Supplied entries:
»»

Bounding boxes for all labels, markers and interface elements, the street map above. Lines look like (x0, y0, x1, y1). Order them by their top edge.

««
»»

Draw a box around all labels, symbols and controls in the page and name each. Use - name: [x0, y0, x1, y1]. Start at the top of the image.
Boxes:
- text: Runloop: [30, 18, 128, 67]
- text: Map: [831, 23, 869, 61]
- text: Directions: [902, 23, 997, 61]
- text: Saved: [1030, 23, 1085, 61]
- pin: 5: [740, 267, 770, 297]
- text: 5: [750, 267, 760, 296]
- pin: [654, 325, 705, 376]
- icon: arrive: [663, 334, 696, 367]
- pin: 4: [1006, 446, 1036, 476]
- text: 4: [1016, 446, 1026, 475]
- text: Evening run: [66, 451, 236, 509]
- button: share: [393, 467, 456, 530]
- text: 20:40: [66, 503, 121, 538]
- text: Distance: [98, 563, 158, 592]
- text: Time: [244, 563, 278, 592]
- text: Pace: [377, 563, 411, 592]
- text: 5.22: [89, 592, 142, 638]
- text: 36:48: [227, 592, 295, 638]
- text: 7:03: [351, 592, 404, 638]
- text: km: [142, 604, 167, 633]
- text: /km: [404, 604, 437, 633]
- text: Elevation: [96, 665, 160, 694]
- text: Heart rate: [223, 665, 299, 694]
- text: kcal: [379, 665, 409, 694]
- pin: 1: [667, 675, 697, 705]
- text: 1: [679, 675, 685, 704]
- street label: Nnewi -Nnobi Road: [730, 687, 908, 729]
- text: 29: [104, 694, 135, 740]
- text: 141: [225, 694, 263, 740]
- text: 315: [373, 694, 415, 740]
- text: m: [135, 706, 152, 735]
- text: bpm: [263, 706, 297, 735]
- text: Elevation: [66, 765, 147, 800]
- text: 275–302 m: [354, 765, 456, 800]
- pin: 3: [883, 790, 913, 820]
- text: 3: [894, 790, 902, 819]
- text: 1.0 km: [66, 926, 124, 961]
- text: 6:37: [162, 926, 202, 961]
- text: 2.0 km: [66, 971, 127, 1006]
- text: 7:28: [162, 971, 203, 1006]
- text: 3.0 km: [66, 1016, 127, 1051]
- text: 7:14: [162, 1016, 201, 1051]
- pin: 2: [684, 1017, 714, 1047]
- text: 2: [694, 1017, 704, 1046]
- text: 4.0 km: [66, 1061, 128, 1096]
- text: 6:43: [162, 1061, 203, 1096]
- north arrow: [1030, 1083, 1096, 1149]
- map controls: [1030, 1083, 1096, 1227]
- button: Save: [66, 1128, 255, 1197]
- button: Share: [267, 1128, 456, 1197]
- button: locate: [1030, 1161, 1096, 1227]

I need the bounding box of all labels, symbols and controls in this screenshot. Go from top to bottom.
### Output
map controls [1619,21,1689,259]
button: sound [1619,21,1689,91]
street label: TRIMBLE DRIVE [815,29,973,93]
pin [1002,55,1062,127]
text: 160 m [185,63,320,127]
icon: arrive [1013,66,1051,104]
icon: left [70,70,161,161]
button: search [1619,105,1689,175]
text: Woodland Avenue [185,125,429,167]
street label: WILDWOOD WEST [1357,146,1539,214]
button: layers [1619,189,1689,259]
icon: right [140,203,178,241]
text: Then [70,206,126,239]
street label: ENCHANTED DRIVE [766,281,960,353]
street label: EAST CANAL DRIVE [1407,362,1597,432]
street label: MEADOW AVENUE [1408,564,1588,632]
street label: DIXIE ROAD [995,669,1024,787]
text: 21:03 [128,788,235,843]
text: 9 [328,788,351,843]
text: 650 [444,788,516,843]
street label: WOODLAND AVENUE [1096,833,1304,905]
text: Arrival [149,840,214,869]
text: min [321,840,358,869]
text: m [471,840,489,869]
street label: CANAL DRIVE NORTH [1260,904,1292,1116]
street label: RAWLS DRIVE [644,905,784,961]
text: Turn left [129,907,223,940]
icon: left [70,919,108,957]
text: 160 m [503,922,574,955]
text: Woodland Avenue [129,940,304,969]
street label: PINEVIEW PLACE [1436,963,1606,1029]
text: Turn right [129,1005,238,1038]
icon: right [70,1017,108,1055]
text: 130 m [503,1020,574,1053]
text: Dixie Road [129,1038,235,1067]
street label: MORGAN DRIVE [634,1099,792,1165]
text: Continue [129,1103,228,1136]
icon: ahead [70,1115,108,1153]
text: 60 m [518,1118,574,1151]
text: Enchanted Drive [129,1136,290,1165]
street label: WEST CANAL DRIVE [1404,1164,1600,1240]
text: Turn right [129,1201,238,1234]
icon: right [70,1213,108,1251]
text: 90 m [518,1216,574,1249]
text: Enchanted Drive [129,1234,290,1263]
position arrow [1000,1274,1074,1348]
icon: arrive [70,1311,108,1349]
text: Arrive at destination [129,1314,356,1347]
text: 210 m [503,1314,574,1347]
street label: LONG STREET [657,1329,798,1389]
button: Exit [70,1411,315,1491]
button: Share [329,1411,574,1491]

««

Task goal: Count how many lines of the listing include "labels". Nothing but the number is wanted.

Exercise output: 3